Im a unix user, but not a power user, so I dont know tons about it except from the SGI's at school.
 

evildead

macrumors 65816
Jun 18, 2001
1,275
0
WestCost, USA
I have seen some diffrences

part of the prplem is that you are using OS X, I bet some of the missing parts can be found in OS X server. Also. OS X is built on the System 5 version of UNIX. I am used to the UNIX that Solaris is based on. At first I thought I was missing thing.... but they are just in diffrent places. I sill can find a few things so it could be that Apple stripped it down some. It would Make sence if they did. 90% of the users would never just the terminal anyway.
 

agreenster

macrumors 68000
Original poster
Dec 6, 2001
1,896
11
UNIX

I think they were using the OSX Server, but Im certainly not sure. And I totally agree that 99% of the OSX users wont be using the terminal. This was purely a techie question. Thanks for your feedback though! :)
 

Foocha

macrumors 6502a
Jul 10, 2001
588
0
London
Versions of UNIX

Surely it's not so much that Darwin is "stripped down" but rather that it's different to other versions of UNIX that your friend have encountered.
 

nazgul

macrumors newbie
Dec 7, 2001
1
0
First of all, MacOS X is certainly not based on System V. It's a BSD system running on a Mach kernel. That means you can compile most FreeBSD/OpenBSD stuff without trouble, unless it's device drivers, in which case things are different because of the different kernel. Practically speaking most Linux stuff works just fine too, generally it just needs to have a few header files or definitions tweaked, and any program that has been ported between a few systems is already set up for that--it's just a matter of adding MacOS X's variations to the list.

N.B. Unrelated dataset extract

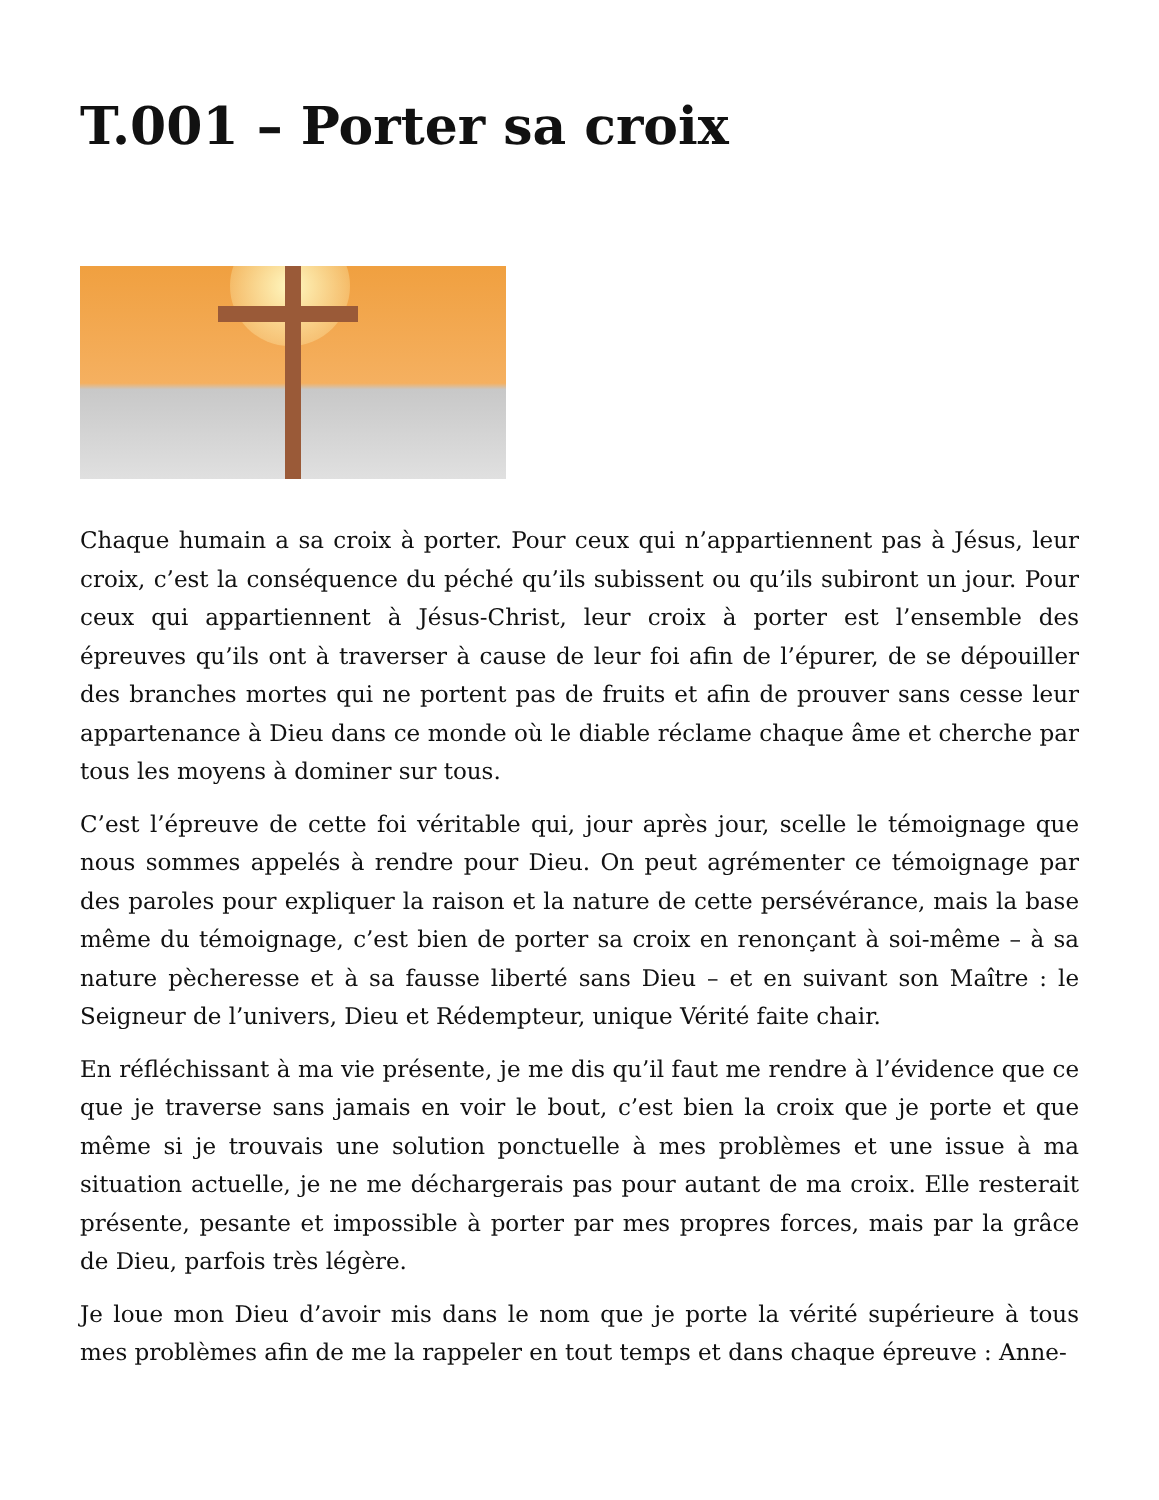T.001 – Porter sa croix
Chaque humain a sa croix à porter. Pour ceux qui n’appartiennent pas à Jésus, leur croix, c’est la conséquence du péché qu’ils subissent ou qu’ils subiront un jour. Pour ceux qui appartiennent à Jésus-Christ, leur croix à porter est l’ensemble des épreuves qu’ils ont à traverser à cause de leur foi afin de l’épurer, de se dépouiller des branches mortes qui ne portent pas de fruits et afin de prouver sans cesse leur appartenance à Dieu dans ce monde où le diable réclame chaque âme et cherche par tous les moyens à dominer sur tous.
C’est l’épreuve de cette foi véritable qui, jour après jour, scelle le témoignage que nous sommes appelés à rendre pour Dieu. On peut agrémenter ce témoignage par des paroles pour expliquer la raison et la nature de cette persévérance, mais la base même du témoignage, c’est bien de porter sa croix en renonçant à soi-même – à sa nature pècheresse et à sa fausse liberté sans Dieu – et en suivant son Maître : le Seigneur de l’univers, Dieu et Rédempteur, unique Vérité faite chair.
En réfléchissant à ma vie présente, je me dis qu’il faut me rendre à l’évidence que ce que je traverse sans jamais en voir le bout, c’est bien la croix que je porte et que même si je trouvais une solution ponctuelle à mes problèmes et une issue à ma situation actuelle, je ne me déchargerais pas pour autant de ma croix. Elle resterait présente, pesante et impossible à porter par mes propres forces, mais par la grâce de Dieu, parfois très légère.
Je loue mon Dieu d’avoir mis dans le nom que je porte la vérité supérieure à tous mes problèmes afin de me la rappeler en tout temps et dans chaque épreuve : Anne-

If your Unix friends are seeing differences, it's almost certainly because they were using Linux, Solaris or some other System V-based Unix derivitive. A lot of those differences are just in command-line options. The first thing I installed were the standard GNU command utilities, which gave me all the Linux-style commands that I wanted. Beyond that differences tend to be in where system startup files are and things like that.

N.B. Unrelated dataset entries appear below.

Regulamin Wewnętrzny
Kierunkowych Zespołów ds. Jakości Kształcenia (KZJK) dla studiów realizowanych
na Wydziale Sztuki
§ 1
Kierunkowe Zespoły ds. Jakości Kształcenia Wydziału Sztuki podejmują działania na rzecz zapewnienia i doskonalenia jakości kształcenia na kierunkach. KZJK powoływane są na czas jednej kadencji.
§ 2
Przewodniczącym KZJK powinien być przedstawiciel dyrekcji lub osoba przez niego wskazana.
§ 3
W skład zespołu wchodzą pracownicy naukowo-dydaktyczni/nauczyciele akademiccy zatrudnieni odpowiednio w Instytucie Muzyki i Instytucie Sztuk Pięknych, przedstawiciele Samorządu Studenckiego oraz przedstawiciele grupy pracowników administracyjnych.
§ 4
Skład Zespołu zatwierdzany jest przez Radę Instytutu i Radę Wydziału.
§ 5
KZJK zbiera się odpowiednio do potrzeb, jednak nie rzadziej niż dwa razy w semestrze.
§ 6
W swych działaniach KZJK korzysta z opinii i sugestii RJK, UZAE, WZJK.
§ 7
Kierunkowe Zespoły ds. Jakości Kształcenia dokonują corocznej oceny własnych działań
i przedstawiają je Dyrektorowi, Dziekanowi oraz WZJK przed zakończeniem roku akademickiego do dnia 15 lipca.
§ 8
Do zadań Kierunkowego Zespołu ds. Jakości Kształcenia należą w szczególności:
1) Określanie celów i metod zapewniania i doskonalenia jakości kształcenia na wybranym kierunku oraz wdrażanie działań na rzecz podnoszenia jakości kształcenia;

MacOS X Server does not, so far as I've seen, add any Unix tools that aren't in MacOS X--the "server" portion refers primarily to server processes for managing multiple Macs, not the Unix side of things.

If you haven't installed the developer tools, then you'll certainly find a bunch of stuff missing (basically anything to do with compiling and building systems). But install those and you have as full a "Unix" system as any I've used (and I've been using them for 20+ years).
 

nubneck

macrumors newbie
Nov 5, 2001
24
0
OSX / Solaris

I only use Solaris for my work, which attracted me to OSX greatly. At first, I thought things were missing in OSX, but it's just that OSX is a slightly different system, so there's a bit of re-learning things. In its essence though, I've found OSX to be a perfectly usable UNIX platform if I am working at home. I can run all of my X applications, I can customize my command line to no end, etc...What I love about my mac is that it combines the UNIX functionality that I require with great ease of use for tasks like burning CD's, watching DVD's, etc...
 

evildead

macrumors 65816
Jun 18, 2001
1,275
0
WestCost, USA
RE: nazgul

Oops. I guess I got them mixed up... OS X is BSD and Solaris is System V. Thanks for correcting me. I guess I had them mixed up.